▶ _WORK INSTRUCTION_
Copy out the entries word for word, starting at the line containing "Can you tell" and ending at the line containing "Answer: the louvered closet door", both lines included.

▶ _DATASET EXTRACT_
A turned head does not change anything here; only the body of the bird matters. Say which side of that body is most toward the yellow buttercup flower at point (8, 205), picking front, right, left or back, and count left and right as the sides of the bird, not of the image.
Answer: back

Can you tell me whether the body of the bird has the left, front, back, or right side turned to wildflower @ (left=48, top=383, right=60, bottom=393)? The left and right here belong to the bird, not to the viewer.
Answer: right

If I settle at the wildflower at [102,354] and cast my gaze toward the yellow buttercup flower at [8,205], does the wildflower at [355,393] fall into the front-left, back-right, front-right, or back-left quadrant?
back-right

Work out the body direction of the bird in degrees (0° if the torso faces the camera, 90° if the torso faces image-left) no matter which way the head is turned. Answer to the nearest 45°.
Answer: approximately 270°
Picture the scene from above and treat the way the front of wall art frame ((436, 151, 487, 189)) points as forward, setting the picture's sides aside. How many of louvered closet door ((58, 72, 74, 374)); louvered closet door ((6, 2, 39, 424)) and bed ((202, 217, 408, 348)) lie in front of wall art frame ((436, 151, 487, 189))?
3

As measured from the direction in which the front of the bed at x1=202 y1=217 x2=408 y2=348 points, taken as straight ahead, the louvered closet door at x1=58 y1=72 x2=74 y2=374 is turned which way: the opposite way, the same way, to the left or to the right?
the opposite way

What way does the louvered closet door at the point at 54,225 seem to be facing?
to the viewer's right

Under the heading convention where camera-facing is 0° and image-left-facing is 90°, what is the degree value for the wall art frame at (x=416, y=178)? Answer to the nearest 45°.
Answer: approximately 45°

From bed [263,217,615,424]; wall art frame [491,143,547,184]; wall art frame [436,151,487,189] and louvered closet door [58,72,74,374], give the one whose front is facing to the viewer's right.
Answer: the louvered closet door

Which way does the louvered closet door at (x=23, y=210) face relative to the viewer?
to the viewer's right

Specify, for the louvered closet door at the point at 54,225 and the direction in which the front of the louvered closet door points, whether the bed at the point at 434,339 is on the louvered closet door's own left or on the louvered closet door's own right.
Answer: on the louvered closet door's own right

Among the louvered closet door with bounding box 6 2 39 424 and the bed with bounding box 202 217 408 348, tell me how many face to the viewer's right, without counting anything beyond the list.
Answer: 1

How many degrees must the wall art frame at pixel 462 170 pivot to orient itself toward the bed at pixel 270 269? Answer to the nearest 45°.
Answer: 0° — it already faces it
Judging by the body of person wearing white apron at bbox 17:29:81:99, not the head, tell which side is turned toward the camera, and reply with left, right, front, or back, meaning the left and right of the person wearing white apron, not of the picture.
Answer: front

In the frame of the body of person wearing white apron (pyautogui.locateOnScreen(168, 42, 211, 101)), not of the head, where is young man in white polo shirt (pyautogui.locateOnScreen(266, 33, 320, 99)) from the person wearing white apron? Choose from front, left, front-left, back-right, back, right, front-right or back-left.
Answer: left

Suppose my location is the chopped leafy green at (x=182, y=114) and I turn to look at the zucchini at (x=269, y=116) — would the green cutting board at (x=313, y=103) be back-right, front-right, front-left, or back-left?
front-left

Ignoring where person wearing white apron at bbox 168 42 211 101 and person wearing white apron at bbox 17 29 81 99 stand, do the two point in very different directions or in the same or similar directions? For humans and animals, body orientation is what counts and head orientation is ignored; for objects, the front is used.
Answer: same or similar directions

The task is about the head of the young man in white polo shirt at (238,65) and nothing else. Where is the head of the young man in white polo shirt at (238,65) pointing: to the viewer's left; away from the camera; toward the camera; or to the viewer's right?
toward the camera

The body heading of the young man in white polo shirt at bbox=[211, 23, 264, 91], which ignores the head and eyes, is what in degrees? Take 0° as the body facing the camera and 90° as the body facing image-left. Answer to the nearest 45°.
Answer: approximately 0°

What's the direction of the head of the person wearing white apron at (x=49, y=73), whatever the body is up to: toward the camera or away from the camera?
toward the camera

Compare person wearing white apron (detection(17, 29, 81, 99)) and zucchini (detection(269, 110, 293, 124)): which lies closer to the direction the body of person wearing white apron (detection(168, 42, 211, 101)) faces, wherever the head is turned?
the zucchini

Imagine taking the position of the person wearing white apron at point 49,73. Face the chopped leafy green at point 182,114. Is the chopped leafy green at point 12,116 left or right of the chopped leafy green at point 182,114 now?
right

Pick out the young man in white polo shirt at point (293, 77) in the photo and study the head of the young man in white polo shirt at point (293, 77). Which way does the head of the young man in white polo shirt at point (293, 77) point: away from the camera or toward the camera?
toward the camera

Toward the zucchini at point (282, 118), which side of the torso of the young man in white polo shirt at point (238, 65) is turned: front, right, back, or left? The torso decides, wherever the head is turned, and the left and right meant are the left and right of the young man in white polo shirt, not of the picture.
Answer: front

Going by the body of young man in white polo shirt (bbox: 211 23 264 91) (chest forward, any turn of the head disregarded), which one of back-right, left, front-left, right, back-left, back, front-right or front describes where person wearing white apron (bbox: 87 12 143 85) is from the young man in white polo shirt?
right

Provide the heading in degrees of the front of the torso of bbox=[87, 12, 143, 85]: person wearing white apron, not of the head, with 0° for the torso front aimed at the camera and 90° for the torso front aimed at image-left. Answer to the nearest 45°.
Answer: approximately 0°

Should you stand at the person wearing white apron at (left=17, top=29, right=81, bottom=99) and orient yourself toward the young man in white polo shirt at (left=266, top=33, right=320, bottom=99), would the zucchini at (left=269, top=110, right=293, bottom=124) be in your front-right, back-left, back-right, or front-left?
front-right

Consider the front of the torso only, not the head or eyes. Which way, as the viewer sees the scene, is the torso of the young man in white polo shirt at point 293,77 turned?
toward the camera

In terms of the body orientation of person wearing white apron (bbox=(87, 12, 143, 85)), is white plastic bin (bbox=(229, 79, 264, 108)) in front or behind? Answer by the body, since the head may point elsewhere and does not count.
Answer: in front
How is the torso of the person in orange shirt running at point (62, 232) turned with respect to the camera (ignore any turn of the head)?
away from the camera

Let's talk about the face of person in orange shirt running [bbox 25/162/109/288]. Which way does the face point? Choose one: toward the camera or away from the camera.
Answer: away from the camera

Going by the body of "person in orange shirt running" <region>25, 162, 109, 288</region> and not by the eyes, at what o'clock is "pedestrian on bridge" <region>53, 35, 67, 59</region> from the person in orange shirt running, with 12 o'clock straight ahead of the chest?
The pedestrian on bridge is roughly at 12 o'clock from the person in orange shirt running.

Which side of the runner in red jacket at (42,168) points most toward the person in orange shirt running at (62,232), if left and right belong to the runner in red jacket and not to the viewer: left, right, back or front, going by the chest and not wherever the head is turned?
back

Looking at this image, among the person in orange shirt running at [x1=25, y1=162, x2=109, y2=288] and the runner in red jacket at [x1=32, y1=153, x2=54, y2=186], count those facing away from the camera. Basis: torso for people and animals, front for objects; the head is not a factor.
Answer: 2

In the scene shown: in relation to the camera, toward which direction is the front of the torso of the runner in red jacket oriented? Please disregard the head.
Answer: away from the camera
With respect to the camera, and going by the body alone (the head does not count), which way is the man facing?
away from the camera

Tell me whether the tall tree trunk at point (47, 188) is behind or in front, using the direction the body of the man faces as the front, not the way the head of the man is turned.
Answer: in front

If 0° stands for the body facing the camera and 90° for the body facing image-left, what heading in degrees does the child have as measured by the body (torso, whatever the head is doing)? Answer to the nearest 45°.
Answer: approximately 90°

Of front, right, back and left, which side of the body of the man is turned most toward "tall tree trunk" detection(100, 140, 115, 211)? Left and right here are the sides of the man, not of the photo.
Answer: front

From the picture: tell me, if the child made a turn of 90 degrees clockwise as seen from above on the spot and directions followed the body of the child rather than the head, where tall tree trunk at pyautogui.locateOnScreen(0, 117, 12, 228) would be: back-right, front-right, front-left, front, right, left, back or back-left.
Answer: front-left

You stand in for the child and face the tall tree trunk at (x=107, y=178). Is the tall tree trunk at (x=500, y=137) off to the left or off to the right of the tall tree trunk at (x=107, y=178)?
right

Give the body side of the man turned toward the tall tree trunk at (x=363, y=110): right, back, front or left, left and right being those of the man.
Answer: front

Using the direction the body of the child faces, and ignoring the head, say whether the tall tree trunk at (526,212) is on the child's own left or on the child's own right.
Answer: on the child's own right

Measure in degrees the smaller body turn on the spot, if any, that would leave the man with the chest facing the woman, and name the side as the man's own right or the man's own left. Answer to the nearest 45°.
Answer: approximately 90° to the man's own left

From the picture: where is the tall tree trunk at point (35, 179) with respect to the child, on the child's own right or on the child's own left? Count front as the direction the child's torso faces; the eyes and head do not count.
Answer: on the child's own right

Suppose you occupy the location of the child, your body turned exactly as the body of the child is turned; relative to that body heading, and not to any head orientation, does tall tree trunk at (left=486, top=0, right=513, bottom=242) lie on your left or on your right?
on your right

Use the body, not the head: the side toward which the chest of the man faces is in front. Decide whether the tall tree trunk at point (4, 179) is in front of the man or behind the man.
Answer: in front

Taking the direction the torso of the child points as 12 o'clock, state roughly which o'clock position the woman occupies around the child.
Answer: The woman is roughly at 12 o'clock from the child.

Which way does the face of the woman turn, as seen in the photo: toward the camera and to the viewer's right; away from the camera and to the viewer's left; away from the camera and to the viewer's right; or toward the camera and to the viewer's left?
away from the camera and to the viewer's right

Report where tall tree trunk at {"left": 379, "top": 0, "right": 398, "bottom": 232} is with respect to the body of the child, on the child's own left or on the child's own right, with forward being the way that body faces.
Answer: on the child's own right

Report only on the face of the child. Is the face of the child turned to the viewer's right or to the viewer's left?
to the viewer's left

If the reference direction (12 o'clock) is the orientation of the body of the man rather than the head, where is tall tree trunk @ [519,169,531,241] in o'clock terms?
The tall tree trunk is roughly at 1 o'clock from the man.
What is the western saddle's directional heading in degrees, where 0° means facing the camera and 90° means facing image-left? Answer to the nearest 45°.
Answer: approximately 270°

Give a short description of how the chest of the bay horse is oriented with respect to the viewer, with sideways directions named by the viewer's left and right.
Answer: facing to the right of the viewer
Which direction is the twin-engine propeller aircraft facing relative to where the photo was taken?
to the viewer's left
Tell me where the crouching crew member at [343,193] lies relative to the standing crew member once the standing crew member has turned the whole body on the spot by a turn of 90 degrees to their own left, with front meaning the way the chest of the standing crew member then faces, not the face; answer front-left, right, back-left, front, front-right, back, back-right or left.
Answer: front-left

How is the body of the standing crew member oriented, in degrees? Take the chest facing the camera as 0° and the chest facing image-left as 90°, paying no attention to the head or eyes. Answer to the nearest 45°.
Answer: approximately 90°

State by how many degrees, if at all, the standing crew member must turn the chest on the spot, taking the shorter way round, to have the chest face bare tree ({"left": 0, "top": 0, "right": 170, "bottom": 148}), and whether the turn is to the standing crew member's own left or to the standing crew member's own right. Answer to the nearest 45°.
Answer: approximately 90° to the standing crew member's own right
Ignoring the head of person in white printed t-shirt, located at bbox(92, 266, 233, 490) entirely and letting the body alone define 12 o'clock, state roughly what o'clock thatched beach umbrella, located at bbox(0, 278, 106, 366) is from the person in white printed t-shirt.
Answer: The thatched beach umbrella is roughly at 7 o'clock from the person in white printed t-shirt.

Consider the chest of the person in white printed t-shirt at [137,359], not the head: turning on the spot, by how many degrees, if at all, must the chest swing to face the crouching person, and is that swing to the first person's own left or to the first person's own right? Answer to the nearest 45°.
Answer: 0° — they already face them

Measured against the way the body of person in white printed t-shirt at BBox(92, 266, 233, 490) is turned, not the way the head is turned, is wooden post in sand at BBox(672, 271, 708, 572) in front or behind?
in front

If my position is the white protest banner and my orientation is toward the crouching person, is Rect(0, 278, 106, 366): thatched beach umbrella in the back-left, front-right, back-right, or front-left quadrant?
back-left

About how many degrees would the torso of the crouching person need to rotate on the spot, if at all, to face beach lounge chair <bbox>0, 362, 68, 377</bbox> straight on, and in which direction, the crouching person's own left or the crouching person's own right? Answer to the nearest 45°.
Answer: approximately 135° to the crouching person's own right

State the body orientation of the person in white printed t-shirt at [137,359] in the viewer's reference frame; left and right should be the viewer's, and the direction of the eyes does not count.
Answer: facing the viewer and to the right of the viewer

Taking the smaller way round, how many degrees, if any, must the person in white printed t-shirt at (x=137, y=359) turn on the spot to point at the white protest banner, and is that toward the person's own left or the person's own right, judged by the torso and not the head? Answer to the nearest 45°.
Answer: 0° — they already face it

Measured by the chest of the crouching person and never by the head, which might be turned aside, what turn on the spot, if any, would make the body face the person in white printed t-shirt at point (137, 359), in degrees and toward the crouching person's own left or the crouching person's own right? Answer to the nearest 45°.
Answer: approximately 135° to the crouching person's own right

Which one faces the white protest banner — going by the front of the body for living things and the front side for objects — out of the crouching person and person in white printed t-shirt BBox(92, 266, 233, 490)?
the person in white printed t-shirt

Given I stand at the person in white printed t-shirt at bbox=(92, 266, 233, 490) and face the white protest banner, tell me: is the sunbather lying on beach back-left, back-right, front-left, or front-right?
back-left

▶ _ANSWER TO THIS EXERCISE_
Can you tell me whether the body of the bird has the left, front, back, or right side turned to wildflower @ (left=48, top=383, right=60, bottom=393)? The left and right here belong to the bird, not to the viewer.
Answer: right

If I settle at the wildflower at [102,354] and cast my gaze toward the yellow buttercup flower at [8,205], does the wildflower at [355,393] fall into the front-left, back-right, front-right, or back-left quadrant?
back-right

Work out the body direction of the bird in degrees (0° if the torso faces the camera, 90° if the torso faces image-left) no matter which way the head is turned. Answer to the nearest 45°.
Answer: approximately 270°
Picture the scene from above and treat the way the front of wall art frame ((436, 151, 487, 189)) points as forward, setting the picture's sides aside. How many of louvered closet door ((58, 72, 74, 374)); louvered closet door ((6, 2, 39, 424)) and bed ((202, 217, 408, 348)) lie in front of wall art frame ((436, 151, 487, 189))?
3

As measured from the direction in which the front of the bed at x1=202 y1=217 x2=408 y2=348 points, taken as straight ahead, the louvered closet door at x1=58 y1=72 x2=74 y2=374 is turned which way: the opposite way, the same way, to the left or to the right?
the opposite way

What way does the louvered closet door at the point at 54,225 seem to be facing?
to the viewer's right

Under the heading convention where camera-facing is 0° and image-left-facing is 90°, what is the degree value for the wall art frame at (x=416, y=178)? Answer to the nearest 45°.
Answer: approximately 45°

From bed [263,217,615,424]; wall art frame [491,143,547,184]; wall art frame [436,151,487,189] and louvered closet door [58,72,74,374], give the one whose front is facing to the viewer's right.
Answer: the louvered closet door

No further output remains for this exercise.